New surfaces with canonical map of high degree (Q6172850)

Let \(S\) be a smooth surface of general type with irregularity \(q\) and geometric genus \(p_{g} \geq 3\). Denote by \(\phi\) the canonical map of \(S\) and let \(d:=\mathrm{deg}(\phi)\). It is known since Beauville that if the canonical image \(\phi(S)\) is a surface, then \[d \leq 36 - 9q \quad \text{ if } \quad g\leq 3, \quad \quad d\leq 8 \quad \text{ if } \quad g\geq 4.\] In the paper under review the authors consider the problem of finding product-quotient surfaces \((A\times B) / G\) with at most canonical singularities having a canonical map of maximum degree.
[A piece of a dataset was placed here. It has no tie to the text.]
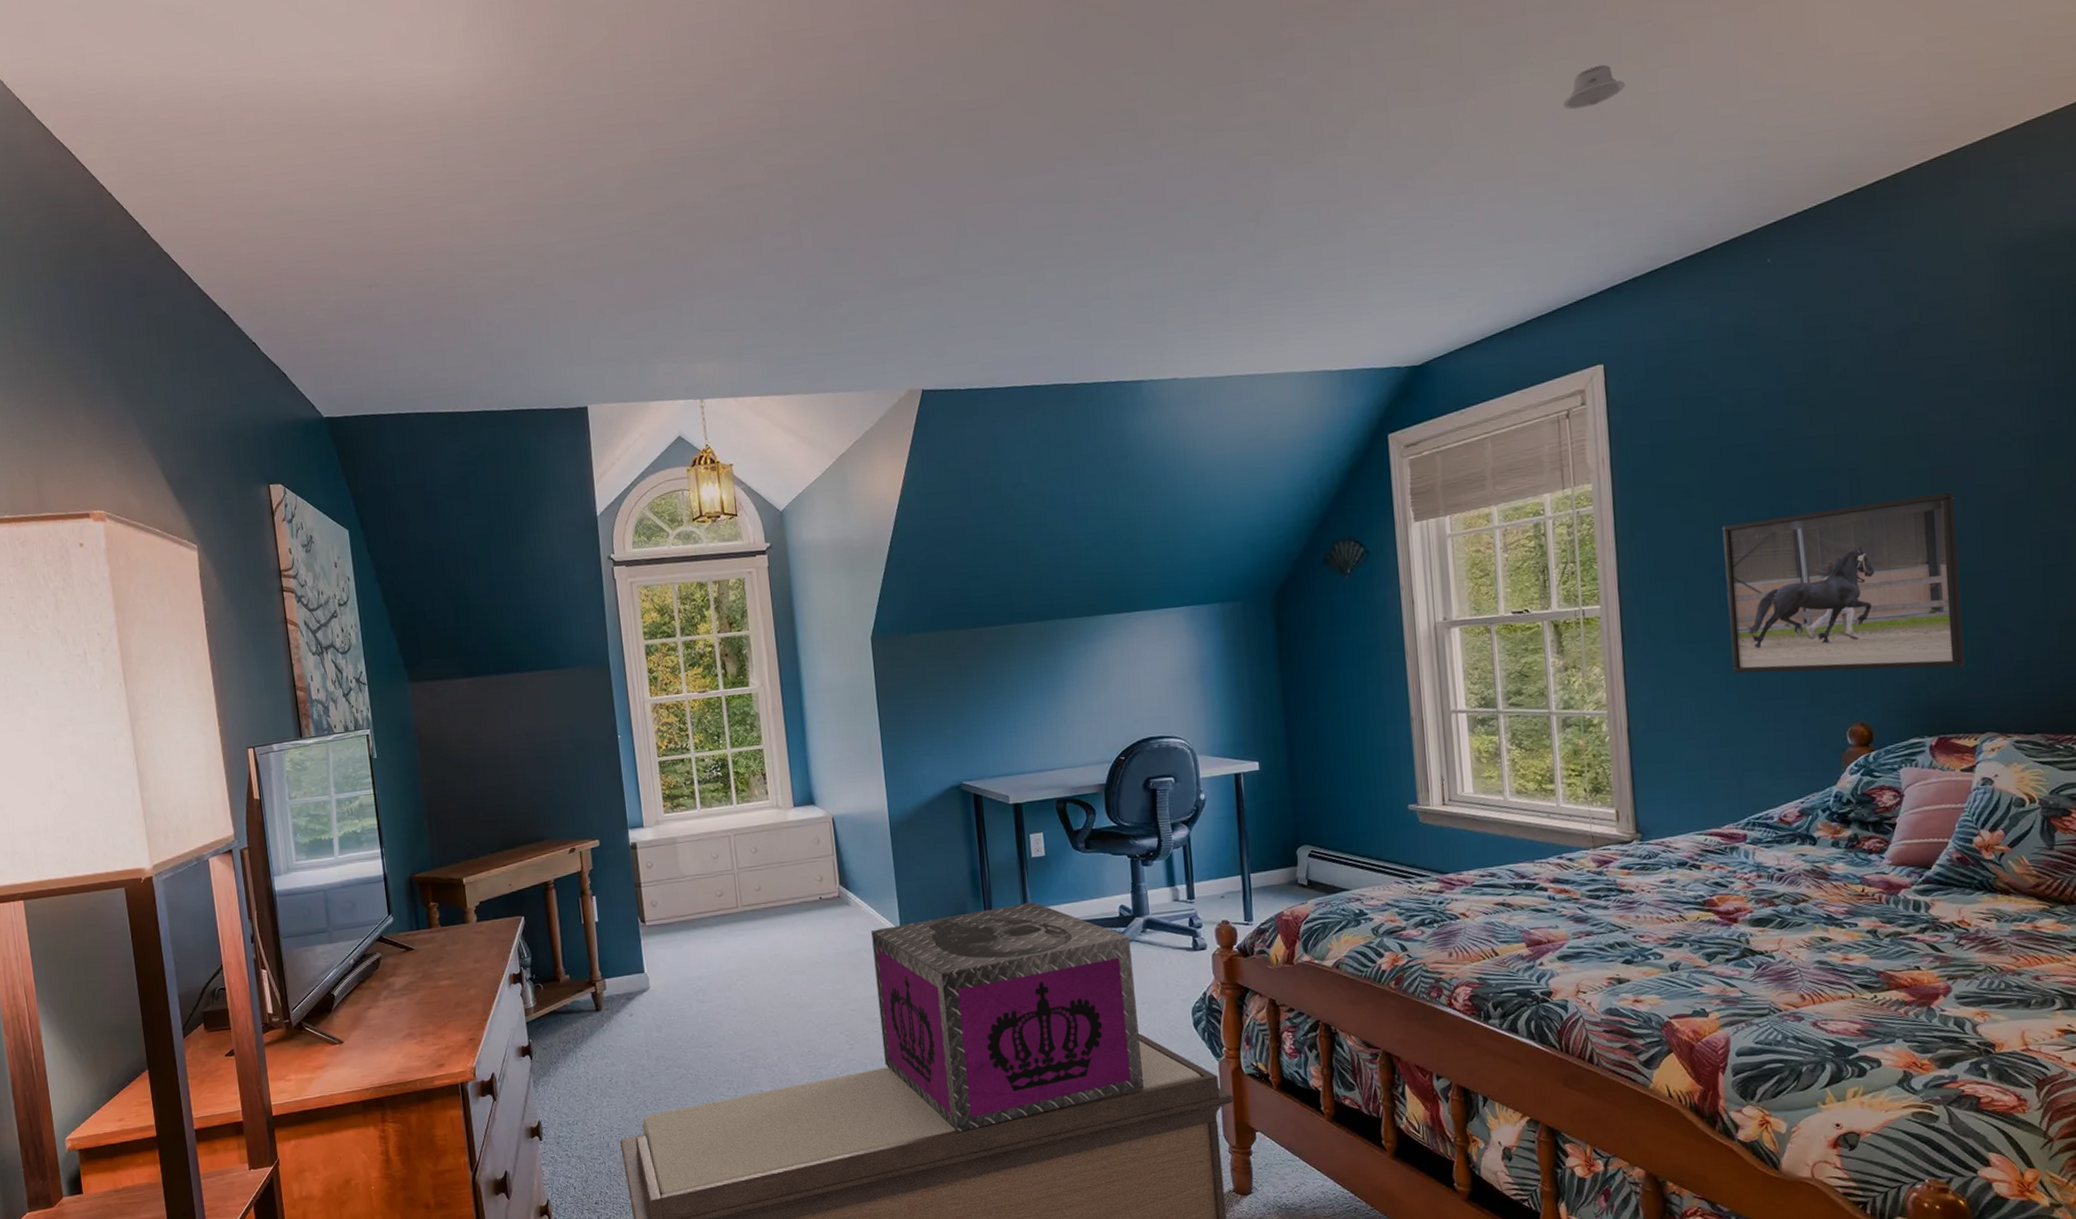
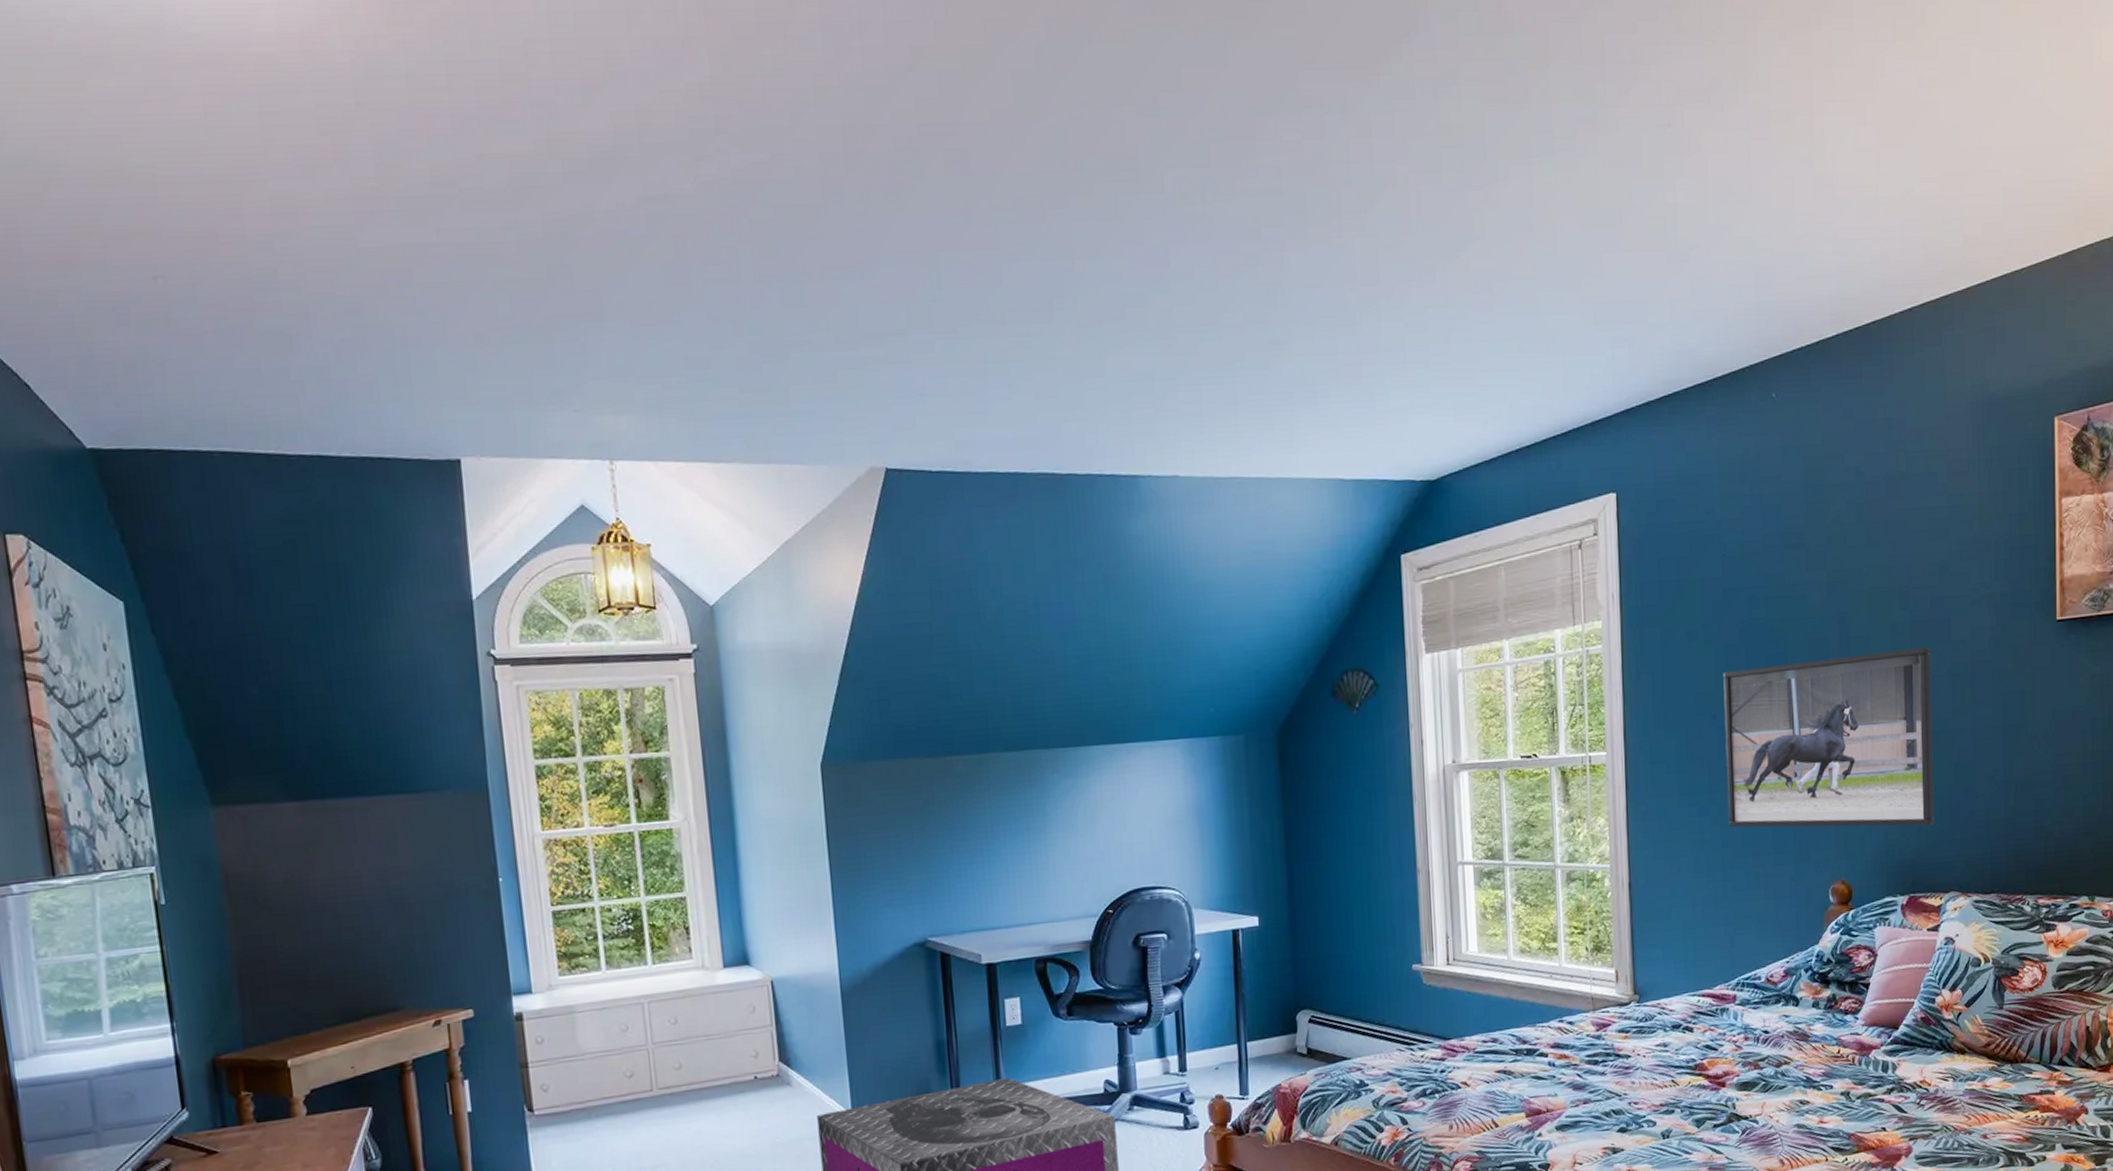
recessed light: present [1562,64,1625,110] -> none [1583,167,1645,213]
For these surfaces, one has \(K^{2} \leq 8\chi\), equality holding if and only if the quotient model \((A \times B) / G\) is smooth, i.e., the action of \(G\) is free. Here we have \[d \leq 32 - 8q \quad \text{ if } \quad g\leq 3,\] with equality holding if and only if \(G\) acts freely, \(p_{q}=3\), and the canonical system is base-point free. In order to be able to understand this system, the authors restrict themselves to the study of abelian groups \(G\). The main added value of the paper is an algorithm that, for a given value of the geometric genus \(p_{q}\) and some \(n \in \mathbb{N}\), computes all regular product-quotient surfaces with abelian group \(G\) that have at most canonical singularities and have a canonical system with at most \(n\) base points. Applying it to the case \(K^{2}=32\), one gets exactly two families of surfaces with \(p_{q}=3\), \(q=0\), and the canonical map of degree \(K^{2}=32\) onto \(\mathbb{P}^{2}\). The authors describe these surfaces as \((\mathbb{Z}/2)^{4}\)-coverings of \(\mathbb{P}^{1} \times \mathbb{P}^{1}\).